Folkton Drums could have been measuring devices used to build Stonehenge
21 December 2018
A unique set of chalk cylinders known as the Folkton Drums could have been designed as prehistoric ‘tape measures’ and used in the construction of monuments such as Stonehenge, according to a new study by UCL and University of Manchester.
The Folkton Drums are around 5000 years old and were found at ancient archaeological sites in Britain but until recently the function of these artefacts was completely unknown.
Professor Mike Parker Pearson (UCL Institute of Archaeology), said: “For almost 150 years the Folkton Drums have been viewed as beautiful yet unfathomable artefacts. A new understanding that their size and design elements may, in fact, have applications to monument construction has intriguing implications for our knowledge of Neolithic society.”
The study, published in the British Journal for the History of Mathematics, has shown that by winding a cord a fixed number of times around each of the drums, a standard unit of length can be obtained.
This unit of length appears to have been used in the construction of large stone and timber circles including Stonehenge and Durrington Walls in Wiltshire.
The measuring drums are rare and enigmatic objects that were carved from blocks of solid chalk by people living in early farming communities in Britain during the Neolithic period up to 5000 years ago.
Three of the chalk drums were discovered in 1889 near the village of Folkton in Yorkshire, while a fourth was discovered more than a century later near Lavant in West Sussex. The drums appear to have been created in a carefully graduated series of sizes so that the circumference of each drum can be used to measure out a fixed proportion of a standard length of 3.22 metres. A cord of this length wraps exactly ten times round the circumference of the smallest drum and exactly nine, eight or seven times around each of the sequence of larger drums.
Previous studies have shown that multiples of the standard measure of 3.22 metres were used to lay out the diameters of large circular earthworks and their stone and timber circles at Stonehenge and Durrington Walls. Together with the new evidence from Yorkshire and Sussex, this indicates that a prehistoric standard of measurement was in widespread use in ancient Britain.
The regular layout of large, complex ritual monuments such as Stonehenge implies that the construction site was surveyed carefully and the required dimensions of large stones could be transferred to stone quarry sites located up to 260 kilometres (160 miles) away.
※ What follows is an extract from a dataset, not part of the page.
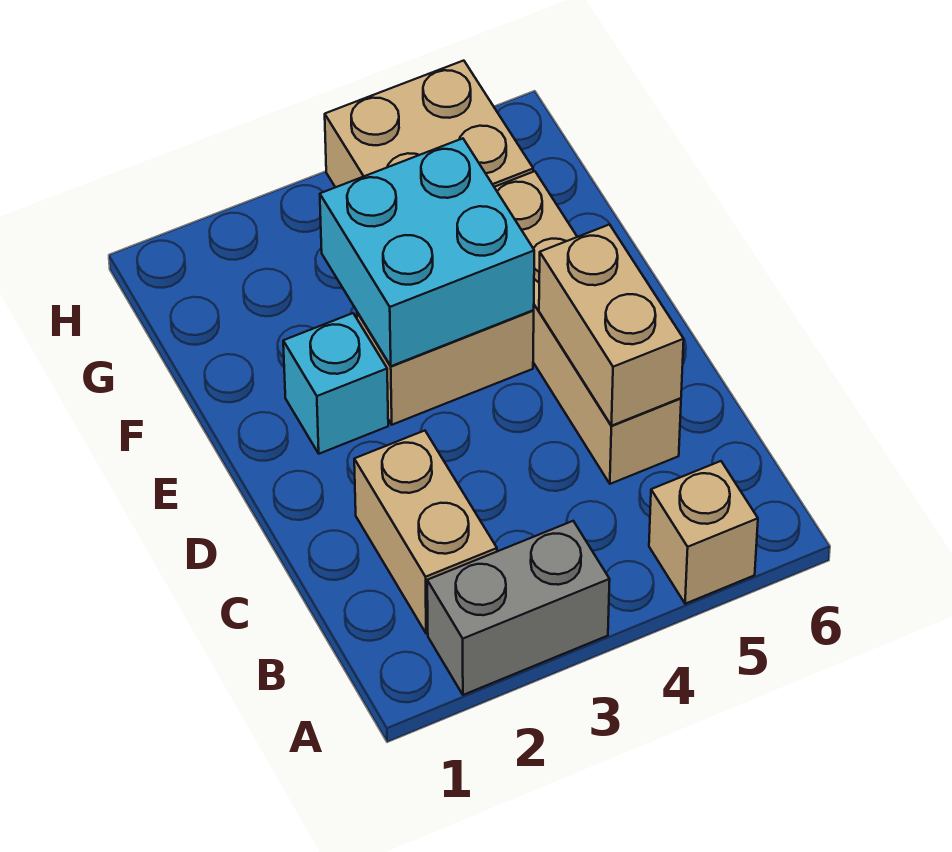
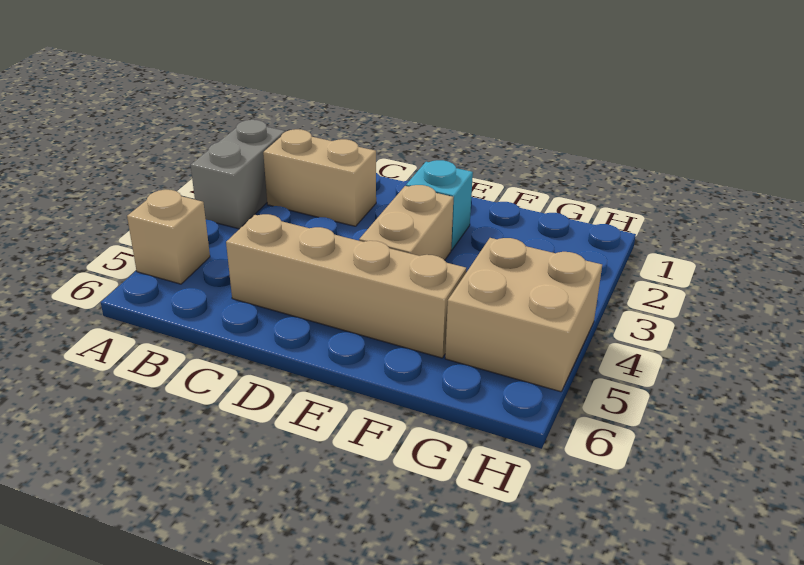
tan 1x2 brick [539,224,684,426] -> none
cyan 2x2 brick [320,138,534,366] -> none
Measuring cylinders would have provided an accurate and highly portable method for ensuring that the quarried stones were of the correct size and for ensuring that monuments of similar design could be built at widely separated locations.
Professor Andrew Chamberlain (University of Manchester), said: “Chalk is not the most suitable material for manufacturing measuring equipment and it is thought that the drums may be replicas of original ‘working’ standards carved out of wood. However, wood is not preserved on most Neolithic archaeological sites and no wooden measuring devices have been found in prehistoric Britain. The existence of these measuring devices therefore implies an advanced knowledge in prehistoric Britain of geometry and of the mathematical properties of circles.”
Dr Anne Teather (University of Manchester) said: “These findings show how important it is to continue to research artefacts in museum collections, and the value in collaborative research for understanding prehistory.”
Professor Parker Pearson, concluded: “The Folkton Drums were found in the grave of a child, so does this mean that standard measures were somehow associated with children, or growth, or the human life-cycle including learning and the inter-generational transmission of knowledge? These items were almost certainly prestigious although how, or to what extent they held social power, is unknown. This work opens up the field of material culture studies to exciting new possibilities.”